La taille exceptionnelle de l’échantillon a permis d’identifier des signaux statistiques robustes répartis sur 26 loci génomiques. Cette cartographie offre un recul inédit sur les facteurs héréditaires impliqués et permet d’explorer des mécanismes biologiques jusqu’ici difficiles à cerner. Le travail ne remplace pas les études cliniques, mais il fournit une base génétique solide pour orienter les recherches futures.
Concrètement, la concentration des associations autour de régions liées au contrôle neuronal oriente la communauté scientifique vers des voies impliquées dans la perception et la modulation des sensations. Ces éléments contribuent à expliquer pourquoi la maladie ne se réduit pas à une anomalie isolée mais semble résulter d’un dysfonctionnement plus global des réseaux nerveux. À court terme, cela aide à cadrer les hypothèses sur l’origine des symptômes et sur les cibles potentielles pour des interventions pharmacologiques ou non pharmacologiques.

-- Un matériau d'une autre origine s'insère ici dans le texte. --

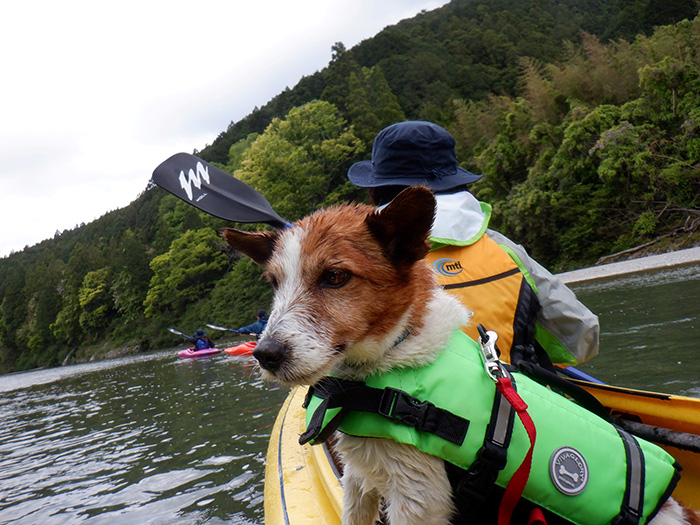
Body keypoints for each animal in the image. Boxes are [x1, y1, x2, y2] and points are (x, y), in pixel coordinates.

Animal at [221, 186, 696, 520]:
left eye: (335, 276)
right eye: (274, 283)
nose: (265, 354)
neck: (394, 356)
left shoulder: (417, 495)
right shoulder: (358, 481)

Les auteurs soulignent néanmoins la nécessité d’étapes supplémentaires : valider ces associations dans des populations diversifiées, définir les gènes-candidats précis et traduire ces découvertes en approches thérapeutiques. À moyen terme, ce travail ouvre des perspectives pour améliorer le diagnostic et la prise en charge, en orientant le développement de traitements mieux ciblés et d’outils biologiques pour stratifier les patients. La recherche reste toutefois vigilante : relier une association génétique à un mécanisme causal demande des investigations complémentaires avant toute application clinique.